His middle name, the one we chose together.

And what had I been doing that first year? Drinking and fighting and fucking my way through every weekend.

Where was I the second year? Scraping myself off the floor, living hand to mouth in a roach-infested apartment.

The third year? In trade school. That was the year I bought a guitar to replace the one my father smashed over my back.

Then came music lessons and hours of practice between working every job I could get my hands on.

If I wasn’t working, I was playing.

Soaking my hands in ice water every night so I could do it all again the next day.

I joined one band after another before growing restless, striving to move on while stuck in the dreams of the past.

Ever searching.

Ever waiting to be worthy despite my betrayal.

Despite that first year.

There were no more women for all the years after.

But I doubted that would make up for the betrayal of the first.

Could she forgive me?

Had there been others for her?

I closed my eyes. The thought soured my stomach. But page after page of the dull, flat, look in her eyes hurt more.

Nothing prepared me for what I found on the last page.

Pressed between the plastic sheets of the page lay the love letter I wrote her after our first official date.

The delicate gold chain I bought her adorned with her initial.

And mine.

Pressed wildflowers from one of our hikes.

A blurry photograph, our foreheads together, mouths open wide in laughter.
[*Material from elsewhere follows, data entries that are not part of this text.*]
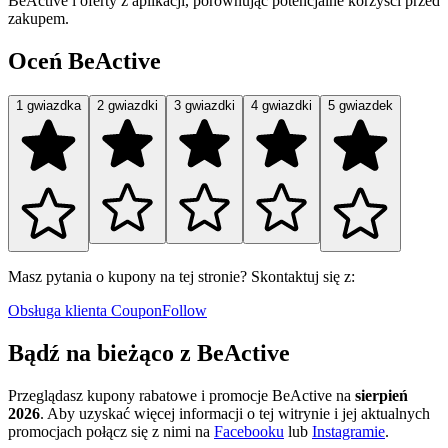
BeActive i oferty z aplikacji, porównując potencjalne korzyści przed
zakupem.
Oceń BeActive
1 gwiazdka
2 gwiazdki
3 gwiazdki
4 gwiazdki
5 gwiazdek
Masz pytania o kupony na tej stronie? Skontaktuj się z:
Obsługa klienta CouponFollow
Bądź na bieżąco z BeActive
Przeglądasz kupony rabatowe i promocje BeActive na
sierpień
2026
. Aby uzyskać więcej informacji o tej witrynie i jej aktualnych
promocjach połącz się z nimi na
Facebooku
lub
Instagramie
.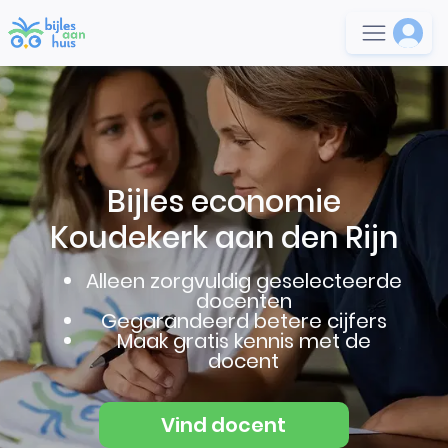
Bijles economie
Koudekerk aan den Rijn
Alleen zorgvuldig geselecteerde
docenten
Gegarandeerd betere cijfers
Maak gratis kennis met de
docent
Vind docent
A close-up of her hand in mine.

A picture of me on my first birthday, sticky cinnamon bun crushed between my chubby fingers, sitting on my mother’s knee. Her hair obscured half of her face as she dipped her face toward mine, but her smile shone wide and bright.

I could almost feel its warmth.

Why didn’t she take me with her?

Running my finger over the sheet, I traced a dinner receipt, a movie ticket stub, and a hotel key.

Evidence of my broken promise.

Please, God, give me a chance to make good on it.

Closing the page on the past, I set the album aside and stared into space.